Top of Data provided

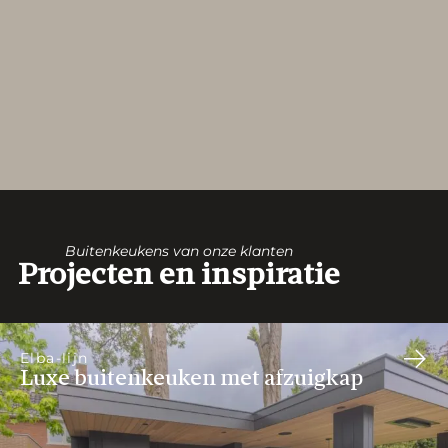
Buitenkeukens van onze klanten
Projecten en inspiratie
Elba-lijn
Luxe buitenkeuken met afzuigkap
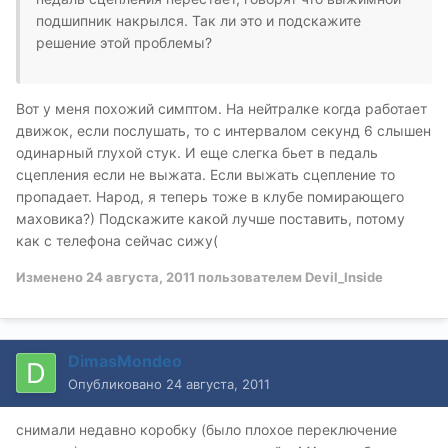
подшипник накрылся. Так ли это и подскажите
решение этой проблемы?
Вот у меня похожий симптом. На нейтралке когда работает
движок, если послушать, то с интервалом секунд 6 слышен
одинарный глухой стук. И еще слегка бьет в педаль
сцепления если не выжата. Если выжать сцепление то
пропадает. Народ, я теперь тоже в клубе помирающего
маховика?) Подскажите какой лучше поставить, потому
как с телефона сейчас сижу(
Изменено
24 августа, 2011
пользователем Devil_Inside
DimasMondeo
Опубликовано
24 августа, 2011
снимали недавно коробку (было плохое переключение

Bottom of Data provided

Written task: Please duplicate, character for character, the lines of the items above, beginning with the line that contains "подшипник накрылся. Так ли это и подскажите" and continuing through the final line of the items.

Answer to this task:
подшипник накрылся. Так ли это и подскажите
решение этой проблемы?
Вот у меня похожий симптом. На нейтралке когда работает
движок, если послушать, то с интервалом секунд 6 слышен
одинарный глухой стук. И еще слегка бьет в педаль
сцепления если не выжата. Если выжать сцепление то
пропадает. Народ, я теперь тоже в клубе помирающего
маховика?) Подскажите какой лучше поставить, потому
как с телефона сейчас сижу(
Изменено
24 августа, 2011
пользователем Devil_Inside
DimasMondeo
Опубликовано
24 августа, 2011
снимали недавно коробку (было плохое переключение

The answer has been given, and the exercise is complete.